Objective: To investigate whether or not the CHA2DS2-VASc score predicts left atrial (LA) thrombus detected on pre-cardioversion transoesophageal echocardiography (TEE).
Materials And Methods: The medical records of patients who had undergone TEE were reviewed to assess the presence of LA thrombus prior to direct-current cardioversion for atrial fibrillation (AF). The CHA2DS2-VASc score was calculated for each patient. Clinical TEE reports were reviewed for the presence of LA thrombus. Patients with a valve prosthesis or rheumatic mitral valve disease were excluded from this study.

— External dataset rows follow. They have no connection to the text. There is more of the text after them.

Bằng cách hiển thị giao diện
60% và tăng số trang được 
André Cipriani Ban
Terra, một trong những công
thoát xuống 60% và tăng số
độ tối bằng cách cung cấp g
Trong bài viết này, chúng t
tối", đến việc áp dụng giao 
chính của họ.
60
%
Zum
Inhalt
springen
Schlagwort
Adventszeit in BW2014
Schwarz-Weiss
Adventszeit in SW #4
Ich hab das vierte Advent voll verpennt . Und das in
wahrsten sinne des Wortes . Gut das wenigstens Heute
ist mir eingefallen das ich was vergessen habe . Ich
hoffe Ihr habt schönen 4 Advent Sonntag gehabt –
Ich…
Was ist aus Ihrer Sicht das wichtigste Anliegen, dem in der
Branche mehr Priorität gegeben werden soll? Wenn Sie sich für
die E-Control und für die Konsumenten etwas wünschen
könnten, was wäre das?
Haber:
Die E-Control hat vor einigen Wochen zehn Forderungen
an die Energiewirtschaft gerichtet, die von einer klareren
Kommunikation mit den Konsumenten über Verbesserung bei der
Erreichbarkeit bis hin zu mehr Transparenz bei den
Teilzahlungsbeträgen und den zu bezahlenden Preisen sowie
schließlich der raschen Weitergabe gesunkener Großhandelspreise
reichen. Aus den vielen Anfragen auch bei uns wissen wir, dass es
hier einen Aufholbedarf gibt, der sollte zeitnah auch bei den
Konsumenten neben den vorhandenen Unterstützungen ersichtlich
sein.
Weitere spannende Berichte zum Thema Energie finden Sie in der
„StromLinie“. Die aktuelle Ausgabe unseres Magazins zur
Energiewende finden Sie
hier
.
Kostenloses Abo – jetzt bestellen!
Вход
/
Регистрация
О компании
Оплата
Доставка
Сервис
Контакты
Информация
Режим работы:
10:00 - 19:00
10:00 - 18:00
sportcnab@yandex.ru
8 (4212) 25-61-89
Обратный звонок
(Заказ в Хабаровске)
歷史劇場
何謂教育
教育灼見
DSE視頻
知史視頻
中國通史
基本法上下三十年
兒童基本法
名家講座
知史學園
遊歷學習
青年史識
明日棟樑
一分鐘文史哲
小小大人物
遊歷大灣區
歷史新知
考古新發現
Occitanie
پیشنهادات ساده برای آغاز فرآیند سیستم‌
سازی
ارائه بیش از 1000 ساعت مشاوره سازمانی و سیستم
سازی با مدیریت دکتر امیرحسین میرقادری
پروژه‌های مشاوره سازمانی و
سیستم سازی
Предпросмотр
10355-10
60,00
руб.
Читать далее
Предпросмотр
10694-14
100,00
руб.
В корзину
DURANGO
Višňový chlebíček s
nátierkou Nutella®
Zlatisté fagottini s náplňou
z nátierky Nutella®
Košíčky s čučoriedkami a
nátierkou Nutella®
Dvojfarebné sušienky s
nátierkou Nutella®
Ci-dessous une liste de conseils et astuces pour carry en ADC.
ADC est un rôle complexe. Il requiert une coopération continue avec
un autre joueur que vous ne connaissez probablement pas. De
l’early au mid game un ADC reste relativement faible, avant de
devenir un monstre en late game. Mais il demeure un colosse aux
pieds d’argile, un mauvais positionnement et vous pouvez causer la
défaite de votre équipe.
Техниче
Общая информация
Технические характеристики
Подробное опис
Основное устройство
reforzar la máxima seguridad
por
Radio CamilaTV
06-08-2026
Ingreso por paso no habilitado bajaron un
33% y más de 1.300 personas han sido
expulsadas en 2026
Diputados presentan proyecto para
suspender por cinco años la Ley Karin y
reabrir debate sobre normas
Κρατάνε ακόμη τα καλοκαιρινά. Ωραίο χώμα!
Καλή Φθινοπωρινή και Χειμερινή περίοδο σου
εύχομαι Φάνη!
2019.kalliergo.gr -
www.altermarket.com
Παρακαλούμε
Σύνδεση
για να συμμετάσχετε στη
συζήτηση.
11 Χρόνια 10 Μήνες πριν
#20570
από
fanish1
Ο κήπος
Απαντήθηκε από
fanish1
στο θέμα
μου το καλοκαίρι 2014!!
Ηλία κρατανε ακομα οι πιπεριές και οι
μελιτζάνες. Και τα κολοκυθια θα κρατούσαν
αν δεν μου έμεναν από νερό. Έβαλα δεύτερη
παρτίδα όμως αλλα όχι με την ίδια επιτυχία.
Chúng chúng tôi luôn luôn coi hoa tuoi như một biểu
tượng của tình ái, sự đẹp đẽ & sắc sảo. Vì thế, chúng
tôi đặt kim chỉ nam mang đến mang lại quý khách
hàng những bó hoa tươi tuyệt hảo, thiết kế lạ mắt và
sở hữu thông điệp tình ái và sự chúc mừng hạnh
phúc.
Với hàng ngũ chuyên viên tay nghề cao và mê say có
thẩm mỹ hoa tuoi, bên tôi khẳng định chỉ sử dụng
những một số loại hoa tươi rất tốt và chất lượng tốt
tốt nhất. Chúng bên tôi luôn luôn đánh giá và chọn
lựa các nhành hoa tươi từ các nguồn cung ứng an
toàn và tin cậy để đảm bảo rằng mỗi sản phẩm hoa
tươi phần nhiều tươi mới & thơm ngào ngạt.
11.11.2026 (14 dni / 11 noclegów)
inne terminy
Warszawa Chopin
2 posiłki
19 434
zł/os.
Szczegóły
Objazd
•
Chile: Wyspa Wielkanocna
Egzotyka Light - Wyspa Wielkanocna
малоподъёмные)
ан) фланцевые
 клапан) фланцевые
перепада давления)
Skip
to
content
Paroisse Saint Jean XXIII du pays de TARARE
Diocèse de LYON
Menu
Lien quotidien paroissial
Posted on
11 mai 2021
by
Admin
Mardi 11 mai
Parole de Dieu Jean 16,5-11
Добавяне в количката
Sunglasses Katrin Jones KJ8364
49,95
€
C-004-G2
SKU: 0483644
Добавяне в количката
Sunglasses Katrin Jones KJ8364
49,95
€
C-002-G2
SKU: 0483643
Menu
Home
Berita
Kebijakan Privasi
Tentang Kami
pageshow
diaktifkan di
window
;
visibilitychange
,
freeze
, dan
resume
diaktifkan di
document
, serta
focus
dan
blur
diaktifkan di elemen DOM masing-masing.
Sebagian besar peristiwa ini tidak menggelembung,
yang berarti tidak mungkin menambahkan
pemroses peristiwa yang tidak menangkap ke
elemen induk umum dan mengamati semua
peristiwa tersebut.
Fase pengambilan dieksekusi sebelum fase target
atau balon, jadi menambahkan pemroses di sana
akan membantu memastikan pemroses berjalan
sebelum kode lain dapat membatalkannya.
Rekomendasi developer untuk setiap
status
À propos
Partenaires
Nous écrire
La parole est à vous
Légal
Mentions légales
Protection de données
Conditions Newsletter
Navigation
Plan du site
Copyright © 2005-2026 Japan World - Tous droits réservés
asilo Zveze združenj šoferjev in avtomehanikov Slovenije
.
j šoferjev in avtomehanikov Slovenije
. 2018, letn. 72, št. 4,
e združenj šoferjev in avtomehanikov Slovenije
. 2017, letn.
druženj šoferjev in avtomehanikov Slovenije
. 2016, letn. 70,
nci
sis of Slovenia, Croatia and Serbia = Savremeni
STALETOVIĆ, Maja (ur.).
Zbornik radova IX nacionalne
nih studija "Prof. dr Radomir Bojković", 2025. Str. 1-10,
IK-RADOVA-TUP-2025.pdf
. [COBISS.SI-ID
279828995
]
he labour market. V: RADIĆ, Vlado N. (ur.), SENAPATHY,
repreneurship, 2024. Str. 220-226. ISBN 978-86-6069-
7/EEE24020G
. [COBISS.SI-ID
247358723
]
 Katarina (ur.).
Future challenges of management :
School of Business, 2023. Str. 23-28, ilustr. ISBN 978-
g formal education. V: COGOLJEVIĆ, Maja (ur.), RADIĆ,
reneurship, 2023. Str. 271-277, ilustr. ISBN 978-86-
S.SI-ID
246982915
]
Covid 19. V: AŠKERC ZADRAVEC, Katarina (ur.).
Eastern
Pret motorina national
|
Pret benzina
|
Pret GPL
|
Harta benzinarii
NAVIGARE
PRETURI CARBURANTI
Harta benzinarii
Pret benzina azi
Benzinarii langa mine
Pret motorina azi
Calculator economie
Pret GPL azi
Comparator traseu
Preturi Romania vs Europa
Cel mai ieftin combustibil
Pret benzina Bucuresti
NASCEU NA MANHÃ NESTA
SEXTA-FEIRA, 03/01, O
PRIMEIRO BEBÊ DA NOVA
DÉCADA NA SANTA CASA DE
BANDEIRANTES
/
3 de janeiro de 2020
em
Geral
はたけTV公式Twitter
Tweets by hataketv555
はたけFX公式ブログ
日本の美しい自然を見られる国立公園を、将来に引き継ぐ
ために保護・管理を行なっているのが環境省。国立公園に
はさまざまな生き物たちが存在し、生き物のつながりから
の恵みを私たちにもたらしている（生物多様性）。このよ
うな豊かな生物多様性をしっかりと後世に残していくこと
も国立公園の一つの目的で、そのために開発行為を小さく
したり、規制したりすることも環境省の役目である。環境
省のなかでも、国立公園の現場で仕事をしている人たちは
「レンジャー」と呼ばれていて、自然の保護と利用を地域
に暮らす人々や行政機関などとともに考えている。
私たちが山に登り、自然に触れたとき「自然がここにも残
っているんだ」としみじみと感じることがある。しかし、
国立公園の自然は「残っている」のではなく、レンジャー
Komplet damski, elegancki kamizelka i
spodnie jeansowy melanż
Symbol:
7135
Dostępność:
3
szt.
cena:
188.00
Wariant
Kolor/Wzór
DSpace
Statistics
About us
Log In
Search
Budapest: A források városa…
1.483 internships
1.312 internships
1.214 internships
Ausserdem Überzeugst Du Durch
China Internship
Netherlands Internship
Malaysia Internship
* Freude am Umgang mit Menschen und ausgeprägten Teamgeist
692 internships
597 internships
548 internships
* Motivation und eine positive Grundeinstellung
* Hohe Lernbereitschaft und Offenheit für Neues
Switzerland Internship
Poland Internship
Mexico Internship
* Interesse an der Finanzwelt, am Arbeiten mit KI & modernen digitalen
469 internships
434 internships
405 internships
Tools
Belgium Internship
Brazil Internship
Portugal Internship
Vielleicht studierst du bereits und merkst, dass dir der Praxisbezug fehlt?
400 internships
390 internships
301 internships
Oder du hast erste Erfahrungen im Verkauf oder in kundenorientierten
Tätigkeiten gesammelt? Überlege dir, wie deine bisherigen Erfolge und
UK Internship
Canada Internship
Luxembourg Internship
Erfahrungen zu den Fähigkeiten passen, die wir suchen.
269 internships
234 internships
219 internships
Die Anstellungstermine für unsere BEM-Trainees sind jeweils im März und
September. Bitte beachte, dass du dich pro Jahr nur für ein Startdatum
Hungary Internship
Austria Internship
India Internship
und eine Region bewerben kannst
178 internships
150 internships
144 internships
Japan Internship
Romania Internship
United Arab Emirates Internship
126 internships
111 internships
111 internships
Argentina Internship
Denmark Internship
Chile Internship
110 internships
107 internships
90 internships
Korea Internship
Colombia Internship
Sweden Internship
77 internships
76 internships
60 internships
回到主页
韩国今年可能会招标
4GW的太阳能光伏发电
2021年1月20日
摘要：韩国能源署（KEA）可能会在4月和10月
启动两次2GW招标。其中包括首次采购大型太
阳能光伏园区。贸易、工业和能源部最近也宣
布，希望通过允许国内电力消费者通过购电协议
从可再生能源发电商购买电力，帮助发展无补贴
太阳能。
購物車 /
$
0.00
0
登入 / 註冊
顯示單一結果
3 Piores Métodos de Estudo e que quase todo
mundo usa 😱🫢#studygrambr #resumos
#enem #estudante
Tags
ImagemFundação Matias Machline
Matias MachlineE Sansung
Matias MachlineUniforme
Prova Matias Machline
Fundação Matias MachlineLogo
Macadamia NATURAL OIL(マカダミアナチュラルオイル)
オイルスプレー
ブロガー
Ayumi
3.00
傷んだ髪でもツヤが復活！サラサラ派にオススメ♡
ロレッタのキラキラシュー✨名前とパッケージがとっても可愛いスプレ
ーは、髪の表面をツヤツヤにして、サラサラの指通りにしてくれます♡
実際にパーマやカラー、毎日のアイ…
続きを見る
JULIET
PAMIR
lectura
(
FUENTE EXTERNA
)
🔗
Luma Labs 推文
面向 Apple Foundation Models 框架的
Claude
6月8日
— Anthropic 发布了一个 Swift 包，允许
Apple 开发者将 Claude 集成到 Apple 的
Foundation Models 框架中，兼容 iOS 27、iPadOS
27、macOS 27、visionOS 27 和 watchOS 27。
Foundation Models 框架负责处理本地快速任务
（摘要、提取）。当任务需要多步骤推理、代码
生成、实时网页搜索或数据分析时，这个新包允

Results: A total of 309 patients were identified. The mean age was 70.1 ± 9.8 years and 151 (49%) patients were males and 158 (51%) were females. LA thrombus was seen in 32 (10.3%) of the 309 patients. Fifty (16.2%) patients had a low CHA2DS2-VASc score (0-1), 230 (74.4%) had an intermediate score (2-4) and 29 (9.4%) had a high score (5-9). The incidence of LA thrombus in the low, intermediate and high CHA2DS2-VASc score groups was 0, 4.4 and 68.7%, respectively. The LA thrombus risk increased with increasing CHA2DS2-VASc scores. On multivariate logistic analysis, the CHA2DS2-VASc score (OR 3.26, 95% CI 2.3-4.65; p = 0.001) and age (OR 0.93, 95% CI 0.88-0.98; p = 0.004) were independent risk factors for LA thrombus in patients with non-valvular AF.
Conclusion: A high CHA2DS2-VASc score was independently associated with the presence of LA thrombus in patients with non-valvular AF.